У Сногинского мрамор на мраморе, а у нас сделано под Шенбрунн, даже ставни зеленого цвета, желтым – выкрашен дом. Но внутри у Сногинских – Версаль, а для Глеба был главным лишь тронный зал…

– Тронный зал в Вашем доме? – не поверила я.

– Из-за этого зала как раз Машка сдурела. Надо ж, черт меня дернул ей его показать, хотя зал этот только для Глеба.

– Из-за тронного зала? – Забыв об обиде, я опять опустилась на стул, даже не понимая, что сделала это, находясь под гипнозом ее болтовни. Почему-то мне вдруг показалось, что я стала участвовать в большой массовке экранизации одного из самых непостижимых сюжетов из современной «тысячи и одной ночи». Во всяком случае, психология этих новых людей для бывшего нормального советского человека, в самом деле, была непостижима. И мое любопытство – хоть как-то понять ее – пересилило и усмирило только что так вспененную гордость, ведь, в конце концов, пена вся так эфемерна, что ее без труда можно смыть.

– Остаетесь, – обрадовалась Кристина. – Я же Вам говорила, что за деньги купить можно все. Так что, кто из нас прав и кто ас в своем деле? – Переполненная своим величием, Кристина торжествовала.

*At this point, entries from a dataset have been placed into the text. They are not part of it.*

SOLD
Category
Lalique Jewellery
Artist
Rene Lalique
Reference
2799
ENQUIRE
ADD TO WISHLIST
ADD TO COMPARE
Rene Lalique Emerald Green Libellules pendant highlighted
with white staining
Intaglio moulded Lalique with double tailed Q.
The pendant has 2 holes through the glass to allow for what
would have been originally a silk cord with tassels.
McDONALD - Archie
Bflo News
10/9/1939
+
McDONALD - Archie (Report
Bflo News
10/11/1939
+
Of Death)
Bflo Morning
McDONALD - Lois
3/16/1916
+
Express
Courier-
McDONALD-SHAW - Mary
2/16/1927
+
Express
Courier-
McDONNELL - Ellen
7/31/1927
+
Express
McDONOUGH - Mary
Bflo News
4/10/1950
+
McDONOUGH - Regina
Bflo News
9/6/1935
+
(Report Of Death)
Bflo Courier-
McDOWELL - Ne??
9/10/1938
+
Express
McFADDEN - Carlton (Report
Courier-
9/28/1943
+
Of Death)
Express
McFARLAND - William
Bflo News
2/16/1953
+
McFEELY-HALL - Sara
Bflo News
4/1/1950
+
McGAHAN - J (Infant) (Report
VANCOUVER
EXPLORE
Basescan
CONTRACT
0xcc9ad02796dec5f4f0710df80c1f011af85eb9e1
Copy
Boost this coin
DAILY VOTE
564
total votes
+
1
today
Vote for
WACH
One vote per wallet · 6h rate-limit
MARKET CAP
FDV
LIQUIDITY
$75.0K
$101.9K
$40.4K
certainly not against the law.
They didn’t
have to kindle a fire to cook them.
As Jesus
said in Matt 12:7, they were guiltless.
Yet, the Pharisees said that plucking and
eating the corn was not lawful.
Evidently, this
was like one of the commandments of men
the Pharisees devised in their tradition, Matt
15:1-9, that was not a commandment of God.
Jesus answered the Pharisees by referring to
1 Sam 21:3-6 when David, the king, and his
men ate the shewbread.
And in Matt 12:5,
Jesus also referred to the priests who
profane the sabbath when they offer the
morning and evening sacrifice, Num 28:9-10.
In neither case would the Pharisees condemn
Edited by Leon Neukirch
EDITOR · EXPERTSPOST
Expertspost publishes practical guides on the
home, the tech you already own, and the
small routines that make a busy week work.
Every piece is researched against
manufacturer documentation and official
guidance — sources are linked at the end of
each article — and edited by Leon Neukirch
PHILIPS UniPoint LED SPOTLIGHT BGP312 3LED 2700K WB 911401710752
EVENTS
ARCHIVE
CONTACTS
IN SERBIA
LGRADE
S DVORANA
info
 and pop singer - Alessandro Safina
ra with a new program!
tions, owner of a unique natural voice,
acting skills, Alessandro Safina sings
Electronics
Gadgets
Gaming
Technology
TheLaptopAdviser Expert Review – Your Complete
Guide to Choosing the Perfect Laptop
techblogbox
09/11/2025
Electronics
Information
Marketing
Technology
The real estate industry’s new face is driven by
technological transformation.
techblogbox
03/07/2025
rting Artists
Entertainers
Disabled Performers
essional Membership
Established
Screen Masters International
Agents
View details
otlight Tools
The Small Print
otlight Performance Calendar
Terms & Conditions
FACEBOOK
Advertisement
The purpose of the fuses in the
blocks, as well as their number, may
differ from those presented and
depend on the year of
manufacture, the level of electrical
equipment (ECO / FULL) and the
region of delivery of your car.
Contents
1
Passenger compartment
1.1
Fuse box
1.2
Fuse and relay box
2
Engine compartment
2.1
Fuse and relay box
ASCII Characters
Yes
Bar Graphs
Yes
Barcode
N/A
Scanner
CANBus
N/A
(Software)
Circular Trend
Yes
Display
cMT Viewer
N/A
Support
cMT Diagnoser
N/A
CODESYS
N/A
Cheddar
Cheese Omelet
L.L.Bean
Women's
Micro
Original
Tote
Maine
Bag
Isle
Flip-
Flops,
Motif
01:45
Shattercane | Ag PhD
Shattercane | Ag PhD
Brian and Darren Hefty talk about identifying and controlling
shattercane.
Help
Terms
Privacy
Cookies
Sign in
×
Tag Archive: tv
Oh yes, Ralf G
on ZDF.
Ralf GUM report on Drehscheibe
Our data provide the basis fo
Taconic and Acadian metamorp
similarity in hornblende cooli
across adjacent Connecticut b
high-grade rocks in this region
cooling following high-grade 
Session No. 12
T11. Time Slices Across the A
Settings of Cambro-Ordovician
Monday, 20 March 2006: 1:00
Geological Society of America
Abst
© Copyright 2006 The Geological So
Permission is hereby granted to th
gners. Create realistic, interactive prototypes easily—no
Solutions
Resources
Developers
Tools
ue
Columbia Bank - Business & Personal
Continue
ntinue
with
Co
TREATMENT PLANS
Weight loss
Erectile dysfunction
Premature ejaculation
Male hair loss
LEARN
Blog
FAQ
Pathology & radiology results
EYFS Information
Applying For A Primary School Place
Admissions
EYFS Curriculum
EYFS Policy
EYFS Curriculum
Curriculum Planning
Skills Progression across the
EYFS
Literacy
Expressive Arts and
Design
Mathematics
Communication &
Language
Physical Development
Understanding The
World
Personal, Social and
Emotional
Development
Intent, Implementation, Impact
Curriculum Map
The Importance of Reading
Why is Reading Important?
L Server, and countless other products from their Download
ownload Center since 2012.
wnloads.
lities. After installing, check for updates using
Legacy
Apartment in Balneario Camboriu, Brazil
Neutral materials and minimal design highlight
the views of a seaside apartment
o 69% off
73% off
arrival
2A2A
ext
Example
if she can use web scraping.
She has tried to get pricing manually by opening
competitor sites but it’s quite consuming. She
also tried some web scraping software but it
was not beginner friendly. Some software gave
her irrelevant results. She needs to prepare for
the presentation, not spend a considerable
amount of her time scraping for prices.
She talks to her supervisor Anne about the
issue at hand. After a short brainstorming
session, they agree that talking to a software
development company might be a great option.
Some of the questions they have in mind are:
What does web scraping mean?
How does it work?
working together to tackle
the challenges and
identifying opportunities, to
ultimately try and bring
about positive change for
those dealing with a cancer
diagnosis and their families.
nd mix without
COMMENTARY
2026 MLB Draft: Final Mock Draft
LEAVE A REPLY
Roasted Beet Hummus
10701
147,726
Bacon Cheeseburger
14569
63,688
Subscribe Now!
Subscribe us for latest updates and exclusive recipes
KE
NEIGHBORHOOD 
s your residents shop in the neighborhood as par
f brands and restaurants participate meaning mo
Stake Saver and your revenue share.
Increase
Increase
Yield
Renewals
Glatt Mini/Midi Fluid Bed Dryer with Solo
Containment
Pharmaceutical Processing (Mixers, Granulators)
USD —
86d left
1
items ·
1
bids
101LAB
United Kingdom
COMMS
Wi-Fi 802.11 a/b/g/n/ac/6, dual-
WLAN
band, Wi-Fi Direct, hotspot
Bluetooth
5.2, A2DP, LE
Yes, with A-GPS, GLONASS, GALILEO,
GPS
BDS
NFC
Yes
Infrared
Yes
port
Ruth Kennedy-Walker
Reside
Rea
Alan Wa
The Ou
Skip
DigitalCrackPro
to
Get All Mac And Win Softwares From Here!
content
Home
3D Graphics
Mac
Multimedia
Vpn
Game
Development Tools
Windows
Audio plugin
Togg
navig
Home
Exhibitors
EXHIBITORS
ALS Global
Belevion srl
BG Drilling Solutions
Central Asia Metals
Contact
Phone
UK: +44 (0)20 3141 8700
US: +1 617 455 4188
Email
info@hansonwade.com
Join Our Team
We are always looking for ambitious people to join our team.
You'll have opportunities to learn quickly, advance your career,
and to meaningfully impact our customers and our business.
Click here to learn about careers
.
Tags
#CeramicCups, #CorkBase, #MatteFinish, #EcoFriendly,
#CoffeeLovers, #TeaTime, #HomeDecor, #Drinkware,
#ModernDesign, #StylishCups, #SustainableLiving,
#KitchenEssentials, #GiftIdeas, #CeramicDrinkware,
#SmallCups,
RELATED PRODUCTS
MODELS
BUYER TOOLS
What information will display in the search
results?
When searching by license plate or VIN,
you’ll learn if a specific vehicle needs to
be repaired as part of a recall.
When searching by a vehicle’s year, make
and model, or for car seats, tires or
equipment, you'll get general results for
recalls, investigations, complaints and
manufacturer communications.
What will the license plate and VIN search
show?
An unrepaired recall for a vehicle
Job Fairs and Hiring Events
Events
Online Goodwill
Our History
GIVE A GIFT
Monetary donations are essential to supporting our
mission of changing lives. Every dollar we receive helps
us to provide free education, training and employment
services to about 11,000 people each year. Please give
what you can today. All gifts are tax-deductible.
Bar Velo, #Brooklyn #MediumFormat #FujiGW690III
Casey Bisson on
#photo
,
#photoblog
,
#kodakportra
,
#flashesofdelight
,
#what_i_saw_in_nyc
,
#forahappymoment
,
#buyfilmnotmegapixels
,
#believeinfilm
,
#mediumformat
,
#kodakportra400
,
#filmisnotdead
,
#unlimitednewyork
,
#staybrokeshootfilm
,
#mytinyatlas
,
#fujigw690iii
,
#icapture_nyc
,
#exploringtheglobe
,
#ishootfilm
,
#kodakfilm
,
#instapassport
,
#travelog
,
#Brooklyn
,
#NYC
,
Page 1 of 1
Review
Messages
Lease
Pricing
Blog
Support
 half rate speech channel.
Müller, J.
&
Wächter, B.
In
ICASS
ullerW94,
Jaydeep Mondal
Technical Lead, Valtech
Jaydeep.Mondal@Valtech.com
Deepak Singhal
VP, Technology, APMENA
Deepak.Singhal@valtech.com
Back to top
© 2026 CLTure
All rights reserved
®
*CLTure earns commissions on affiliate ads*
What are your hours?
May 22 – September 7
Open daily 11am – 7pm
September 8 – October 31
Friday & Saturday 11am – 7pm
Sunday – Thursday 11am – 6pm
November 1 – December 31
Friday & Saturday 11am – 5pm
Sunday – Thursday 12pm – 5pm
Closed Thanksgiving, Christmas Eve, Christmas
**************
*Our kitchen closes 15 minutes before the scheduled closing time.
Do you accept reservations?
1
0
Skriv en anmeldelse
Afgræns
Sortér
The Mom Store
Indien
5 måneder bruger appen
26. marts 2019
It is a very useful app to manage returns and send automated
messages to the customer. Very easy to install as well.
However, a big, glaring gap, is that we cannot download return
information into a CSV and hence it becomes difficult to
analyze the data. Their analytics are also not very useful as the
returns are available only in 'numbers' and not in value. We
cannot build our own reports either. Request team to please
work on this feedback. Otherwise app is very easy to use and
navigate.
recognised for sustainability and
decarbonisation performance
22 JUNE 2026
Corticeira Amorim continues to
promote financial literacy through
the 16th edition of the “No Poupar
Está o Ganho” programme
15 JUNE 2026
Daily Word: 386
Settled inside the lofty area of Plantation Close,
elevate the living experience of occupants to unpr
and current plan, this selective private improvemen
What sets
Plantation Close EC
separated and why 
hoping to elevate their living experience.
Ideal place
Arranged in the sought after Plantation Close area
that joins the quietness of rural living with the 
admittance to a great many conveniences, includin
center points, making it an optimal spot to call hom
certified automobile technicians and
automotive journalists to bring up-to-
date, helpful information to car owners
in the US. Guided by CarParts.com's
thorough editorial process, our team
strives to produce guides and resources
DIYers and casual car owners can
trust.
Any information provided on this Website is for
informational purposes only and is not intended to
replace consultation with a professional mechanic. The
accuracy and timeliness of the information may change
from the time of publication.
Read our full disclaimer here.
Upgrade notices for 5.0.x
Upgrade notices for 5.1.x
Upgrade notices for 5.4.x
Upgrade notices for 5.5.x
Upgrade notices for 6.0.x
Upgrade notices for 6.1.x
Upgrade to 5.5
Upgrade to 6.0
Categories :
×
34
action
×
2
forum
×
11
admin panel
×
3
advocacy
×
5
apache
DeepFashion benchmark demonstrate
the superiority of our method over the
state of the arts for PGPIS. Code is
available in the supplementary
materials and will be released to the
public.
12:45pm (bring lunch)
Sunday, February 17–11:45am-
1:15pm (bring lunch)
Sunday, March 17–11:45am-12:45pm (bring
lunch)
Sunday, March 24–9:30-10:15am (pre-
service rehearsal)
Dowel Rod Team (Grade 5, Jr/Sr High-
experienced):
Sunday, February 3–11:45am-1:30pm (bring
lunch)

– Покупайте, а я все равно не возьму Ваши шиллинги, – молниеносно выпалила я. – Чувство долга обязывает, потому что Анжела сказала, что немецкий язык Вы не знаете и к австрийцам навряд ли пойдете. А у Вашей Машки, как Вы называете свою дочь, проблемы с тронным залом. – Я специально сделала акцент на Машке и тронном зале, потому что все Машки и Дашки уже сильно коробили мой слух, – неужели родного, любимого человека нельзя просто назвать как-то ласково или по имени, пускай Маша, не Машенька, но не Машка же.

Я учила ее, как девчонку, погружаясь невольно в дидактику, отступая от нравственных норм, предав только минуту назад чувство собственного достоинства. Ну, а ради чего? Любопытства… Чтоб познать психологию новых людей, разрушая свою психологию, ее стержень, ее основание…

– Да, Анжела меня убедила позвать Вас, хоть хорошая порка помогла бы намного быстрее, если б только не Глеб. Он боится, что порка расстроит вдруг Дуньку. Ах, не Дуньку – Дуняшу, – не удержалась от ехидства Кристина, по-своему переварив мой дидактический монолог.

– Наша Дунечка слишком чувствительная, – не переставала ехидничать женщина. – Вырастил Глеб себе «принцессу на горошине», – продолжала она, демонстрируя мне свои литературные пристрастия. – И теперь все должны мы стоять перед этой сопливой девчонкой на задних лапках, даже я… Я должна! – Она искренне негодовала.

– Перед своей Машкой никогда не стояла, а перед этой стервозницей стою… Очевидно, мои дидактические наставления относительно добрых порывов по отношению к детям так и не были ею серьезно усвоены. «У нее только лишь кратковременная память и нет долговременной», – машинально резюмировала я, проводя мысленную консультацию. Правда, может быть, смотря на что. Что касается лично ее, там другая, наверное, закономерность.

– Вы даже не представляете, как мой Глеб помешан на этой девчонке, докладывающей ему даже, что я кричу на прислугу, как будто бы он сам не кричит. Но ему можно, а мне – нельзя, – никак не могла успокоиться обиженная хозяйка. – Понаехали сюда всякие из Молдавии, Украины, России и живут здесь без виз, видите ли, хотят близким помочь. Коль имели б мозги, смозговали бы сами, чем заняться на родине и как там прожить.

– Катька, – живо прервала Кристина саму себя, – Принеси-ка воды. Да, да, да… минеральной.

– Как на них не кричать, ну, хотя бы на Катьку, ведь деревня, глухая деревня она. Зато может держать свой язык за зубами. Они все его держат. Боятся меня: знают – коль разозлят … выгоню всех подряд.